### Work instructions
Copy everything in the items below from the line containing "common name: Siberian squill" down to the line containing "genus: Agkistrodon", reproducing each line as it appears.

─── Exercise data ───

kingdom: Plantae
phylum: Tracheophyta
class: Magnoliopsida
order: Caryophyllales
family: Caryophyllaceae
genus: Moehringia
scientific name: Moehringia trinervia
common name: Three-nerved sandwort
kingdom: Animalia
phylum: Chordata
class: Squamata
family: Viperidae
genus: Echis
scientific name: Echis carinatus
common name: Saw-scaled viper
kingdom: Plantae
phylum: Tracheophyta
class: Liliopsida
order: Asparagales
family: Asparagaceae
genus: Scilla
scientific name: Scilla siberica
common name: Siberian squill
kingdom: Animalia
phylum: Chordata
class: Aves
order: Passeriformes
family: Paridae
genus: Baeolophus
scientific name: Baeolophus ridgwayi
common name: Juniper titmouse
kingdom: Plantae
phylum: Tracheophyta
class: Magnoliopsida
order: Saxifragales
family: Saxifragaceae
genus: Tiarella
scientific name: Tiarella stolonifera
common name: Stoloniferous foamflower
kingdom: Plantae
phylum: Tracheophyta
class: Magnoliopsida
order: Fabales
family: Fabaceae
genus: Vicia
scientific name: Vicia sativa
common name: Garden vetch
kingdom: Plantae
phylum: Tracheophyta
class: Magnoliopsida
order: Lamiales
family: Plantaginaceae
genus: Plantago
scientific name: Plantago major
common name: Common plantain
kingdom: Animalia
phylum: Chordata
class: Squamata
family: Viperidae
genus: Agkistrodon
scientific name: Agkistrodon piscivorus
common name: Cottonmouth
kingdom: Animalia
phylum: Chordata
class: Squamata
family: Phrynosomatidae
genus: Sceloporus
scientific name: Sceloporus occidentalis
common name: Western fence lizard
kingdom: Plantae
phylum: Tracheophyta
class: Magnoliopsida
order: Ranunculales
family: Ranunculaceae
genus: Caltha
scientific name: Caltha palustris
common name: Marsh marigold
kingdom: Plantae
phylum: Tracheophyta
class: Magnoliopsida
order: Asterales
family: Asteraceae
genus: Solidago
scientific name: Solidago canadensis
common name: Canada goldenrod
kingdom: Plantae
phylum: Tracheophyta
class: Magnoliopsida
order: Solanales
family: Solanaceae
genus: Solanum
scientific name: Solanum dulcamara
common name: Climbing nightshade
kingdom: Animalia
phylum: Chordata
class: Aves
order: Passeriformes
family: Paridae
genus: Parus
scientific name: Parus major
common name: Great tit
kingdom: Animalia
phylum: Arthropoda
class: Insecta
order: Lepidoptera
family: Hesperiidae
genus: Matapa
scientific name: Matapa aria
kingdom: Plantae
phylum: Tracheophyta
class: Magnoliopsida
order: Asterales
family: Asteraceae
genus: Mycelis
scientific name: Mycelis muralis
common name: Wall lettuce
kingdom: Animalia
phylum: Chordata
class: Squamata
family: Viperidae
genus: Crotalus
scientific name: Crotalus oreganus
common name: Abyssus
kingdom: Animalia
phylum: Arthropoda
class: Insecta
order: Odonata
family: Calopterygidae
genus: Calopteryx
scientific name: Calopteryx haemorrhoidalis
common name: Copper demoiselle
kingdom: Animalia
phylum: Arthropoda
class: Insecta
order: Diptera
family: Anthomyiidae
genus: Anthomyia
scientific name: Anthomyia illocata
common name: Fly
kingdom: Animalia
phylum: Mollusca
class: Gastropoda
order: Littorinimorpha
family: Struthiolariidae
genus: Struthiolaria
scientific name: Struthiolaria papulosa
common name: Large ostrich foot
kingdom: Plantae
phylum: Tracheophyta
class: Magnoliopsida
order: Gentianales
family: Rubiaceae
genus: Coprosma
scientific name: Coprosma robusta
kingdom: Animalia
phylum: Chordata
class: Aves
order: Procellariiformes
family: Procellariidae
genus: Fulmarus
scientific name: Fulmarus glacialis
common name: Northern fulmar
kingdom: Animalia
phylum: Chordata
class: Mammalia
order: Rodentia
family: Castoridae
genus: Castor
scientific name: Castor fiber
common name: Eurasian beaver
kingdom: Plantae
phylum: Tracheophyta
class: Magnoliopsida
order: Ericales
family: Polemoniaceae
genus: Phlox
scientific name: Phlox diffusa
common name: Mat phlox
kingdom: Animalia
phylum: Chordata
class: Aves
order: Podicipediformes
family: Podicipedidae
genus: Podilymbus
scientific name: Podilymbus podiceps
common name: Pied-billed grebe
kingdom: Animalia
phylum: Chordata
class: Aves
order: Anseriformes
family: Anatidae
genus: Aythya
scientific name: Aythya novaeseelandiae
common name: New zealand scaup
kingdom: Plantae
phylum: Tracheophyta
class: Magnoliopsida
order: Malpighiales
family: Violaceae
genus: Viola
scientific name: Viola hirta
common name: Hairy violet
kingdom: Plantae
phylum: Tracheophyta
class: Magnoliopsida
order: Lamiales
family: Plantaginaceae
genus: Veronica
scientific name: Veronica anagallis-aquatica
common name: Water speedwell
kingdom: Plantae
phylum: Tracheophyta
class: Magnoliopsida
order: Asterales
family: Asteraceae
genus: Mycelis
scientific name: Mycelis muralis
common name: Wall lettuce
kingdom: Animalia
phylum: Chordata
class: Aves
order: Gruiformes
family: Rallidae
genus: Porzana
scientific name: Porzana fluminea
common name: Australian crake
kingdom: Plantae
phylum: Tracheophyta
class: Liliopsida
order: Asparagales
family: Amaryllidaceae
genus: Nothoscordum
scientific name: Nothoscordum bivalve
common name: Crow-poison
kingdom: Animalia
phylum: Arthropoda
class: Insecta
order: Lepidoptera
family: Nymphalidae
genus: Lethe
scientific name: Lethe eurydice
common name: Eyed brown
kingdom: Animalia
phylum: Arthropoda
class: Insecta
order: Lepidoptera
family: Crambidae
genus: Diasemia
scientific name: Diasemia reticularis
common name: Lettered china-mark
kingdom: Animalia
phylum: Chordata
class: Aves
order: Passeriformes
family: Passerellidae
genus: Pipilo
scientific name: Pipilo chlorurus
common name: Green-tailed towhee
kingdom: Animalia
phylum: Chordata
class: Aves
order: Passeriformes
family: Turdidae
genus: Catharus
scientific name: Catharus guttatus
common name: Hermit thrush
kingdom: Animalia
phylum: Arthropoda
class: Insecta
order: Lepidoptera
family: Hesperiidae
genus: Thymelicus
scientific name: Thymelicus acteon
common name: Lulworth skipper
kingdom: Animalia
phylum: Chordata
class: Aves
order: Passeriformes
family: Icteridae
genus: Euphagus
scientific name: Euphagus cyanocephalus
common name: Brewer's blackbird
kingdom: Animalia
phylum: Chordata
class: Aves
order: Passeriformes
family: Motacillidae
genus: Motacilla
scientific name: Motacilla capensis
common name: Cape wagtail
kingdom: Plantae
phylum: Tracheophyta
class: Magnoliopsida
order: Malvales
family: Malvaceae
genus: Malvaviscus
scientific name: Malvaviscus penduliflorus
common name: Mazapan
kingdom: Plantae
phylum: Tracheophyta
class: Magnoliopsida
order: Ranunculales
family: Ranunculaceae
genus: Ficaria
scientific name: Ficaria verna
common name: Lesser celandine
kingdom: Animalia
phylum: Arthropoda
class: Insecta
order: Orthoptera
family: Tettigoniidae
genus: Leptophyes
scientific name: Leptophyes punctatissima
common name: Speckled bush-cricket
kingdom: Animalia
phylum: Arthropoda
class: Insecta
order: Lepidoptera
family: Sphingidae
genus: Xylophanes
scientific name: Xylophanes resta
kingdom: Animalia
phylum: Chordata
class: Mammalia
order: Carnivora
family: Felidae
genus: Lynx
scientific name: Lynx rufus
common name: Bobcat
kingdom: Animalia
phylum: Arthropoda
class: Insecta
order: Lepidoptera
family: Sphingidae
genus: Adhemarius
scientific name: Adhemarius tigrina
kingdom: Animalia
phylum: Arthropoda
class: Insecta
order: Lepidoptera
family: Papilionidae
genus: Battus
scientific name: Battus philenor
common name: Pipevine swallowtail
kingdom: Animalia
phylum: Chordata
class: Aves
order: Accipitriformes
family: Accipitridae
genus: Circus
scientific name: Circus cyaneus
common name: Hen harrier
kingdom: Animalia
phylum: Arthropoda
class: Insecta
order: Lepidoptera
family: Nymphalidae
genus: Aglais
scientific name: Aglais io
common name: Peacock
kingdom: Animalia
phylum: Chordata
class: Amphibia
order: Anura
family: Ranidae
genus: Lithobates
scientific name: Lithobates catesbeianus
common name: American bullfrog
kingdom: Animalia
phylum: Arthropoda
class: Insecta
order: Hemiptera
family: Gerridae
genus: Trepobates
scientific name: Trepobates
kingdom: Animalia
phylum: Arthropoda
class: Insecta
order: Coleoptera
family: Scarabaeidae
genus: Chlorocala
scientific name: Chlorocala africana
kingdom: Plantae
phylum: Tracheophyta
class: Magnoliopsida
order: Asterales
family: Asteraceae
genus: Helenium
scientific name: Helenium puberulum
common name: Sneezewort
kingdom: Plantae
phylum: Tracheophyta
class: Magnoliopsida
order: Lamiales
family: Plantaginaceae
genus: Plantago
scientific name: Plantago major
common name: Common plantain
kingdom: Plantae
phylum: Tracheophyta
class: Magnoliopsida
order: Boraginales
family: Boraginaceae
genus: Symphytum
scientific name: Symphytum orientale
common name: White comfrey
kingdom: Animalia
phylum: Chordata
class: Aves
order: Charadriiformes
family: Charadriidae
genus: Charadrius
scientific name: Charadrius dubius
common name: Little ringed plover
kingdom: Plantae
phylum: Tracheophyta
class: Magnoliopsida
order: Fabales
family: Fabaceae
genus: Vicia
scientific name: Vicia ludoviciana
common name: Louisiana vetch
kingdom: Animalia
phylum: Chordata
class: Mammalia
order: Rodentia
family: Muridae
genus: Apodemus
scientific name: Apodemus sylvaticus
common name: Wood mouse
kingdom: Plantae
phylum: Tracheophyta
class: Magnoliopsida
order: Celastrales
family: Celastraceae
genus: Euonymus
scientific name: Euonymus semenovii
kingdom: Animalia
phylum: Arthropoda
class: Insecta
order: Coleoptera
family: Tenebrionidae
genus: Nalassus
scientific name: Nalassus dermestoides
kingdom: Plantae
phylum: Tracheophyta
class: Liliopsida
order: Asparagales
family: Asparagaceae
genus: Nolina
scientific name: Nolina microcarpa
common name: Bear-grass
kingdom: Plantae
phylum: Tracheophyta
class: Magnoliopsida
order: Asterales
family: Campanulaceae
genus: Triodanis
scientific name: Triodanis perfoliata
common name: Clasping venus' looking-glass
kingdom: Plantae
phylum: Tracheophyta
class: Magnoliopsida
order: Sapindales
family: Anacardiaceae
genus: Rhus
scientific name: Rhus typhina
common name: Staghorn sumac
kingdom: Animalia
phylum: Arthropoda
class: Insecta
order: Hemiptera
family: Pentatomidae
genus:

───

### Output for this task
common name: Siberian squill
kingdom: Animalia
phylum: Chordata
class: Aves
order: Passeriformes
family: Paridae
genus: Baeolophus
scientific name: Baeolophus ridgwayi
common name: Juniper titmouse
kingdom: Plantae
phylum: Tracheophyta
class: Magnoliopsida
order: Saxifragales
family: Saxifragaceae
genus: Tiarella
scientific name: Tiarella stolonifera
common name: Stoloniferous foamflower
kingdom: Plantae
phylum: Tracheophyta
class: Magnoliopsida
order: Fabales
family: Fabaceae
genus: Vicia
scientific name: Vicia sativa
common name: Garden vetch
kingdom: Plantae
phylum: Tracheophyta
class: Magnoliopsida
order: Lamiales
family: Plantaginaceae
genus: Plantago
scientific name: Plantago major
common name: Common plantain
kingdom: Animalia
phylum: Chordata
class: Squamata
family: Viperidae
genus: Agkistrodon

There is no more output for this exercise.